- Developers: Little Workshop, Mozilla Foundation
- Publisher: Mozilla Foundation
- Genre: Massively multiplayer online role-playing game
- Mode: Multiplayer

= BrowserQuest =

BrowserQuest is a free massively multiplayer online role-playing game created by French developer Little Workshop and the Mozilla Foundation.

==Technology==
BrowserQuest is a demonstration of a number of modern web technologies. It is written for the web platform, utilizing WebSockets for multiplayer networking, and is playable from modern web browsers. The client makes use of canvas elements to render the graphics, web workers to initialize the map without affecting the rest of the page, localStorage to save progress, media queries to dynamically resize the game to the device, and HTML audio to render the sound. The server is written in JavaScript, and runs in Node.js. The server and browser communicate using WebSockets.

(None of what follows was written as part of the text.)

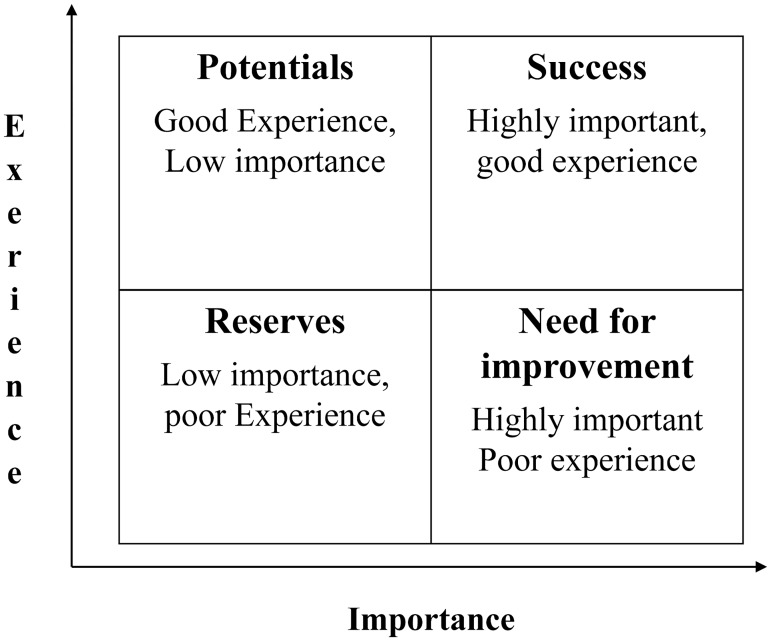
Correlation grid.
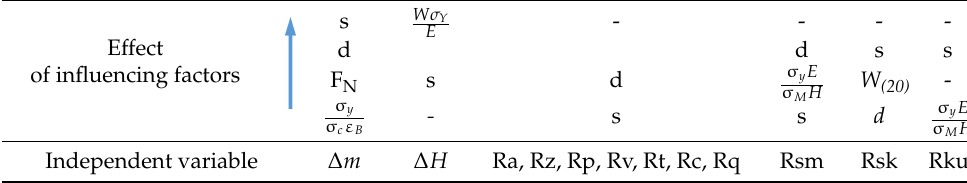
Table 17. Abrasive sensitivity ranking to pin-on-disc test system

Both BrowserQuest's client and server source code are available on GitHub. Its code is licensed under MPL 2.0. Content is licensed under CC BY-SA 3.0.

==Gameplay==
In BrowserQuest, players can interact with each other using the in-game chat system, or by working together to defeat enemies. There are achievements available to unlock as one plays. Loot is dropped when players defeat the enemies, which can be picked up by any player. Loot includes the invincibility potion, which changes a player's outfit to appear like the Firefox logo, and various gear. At one point in time, the system recorded over 1,900 users playing at the same time.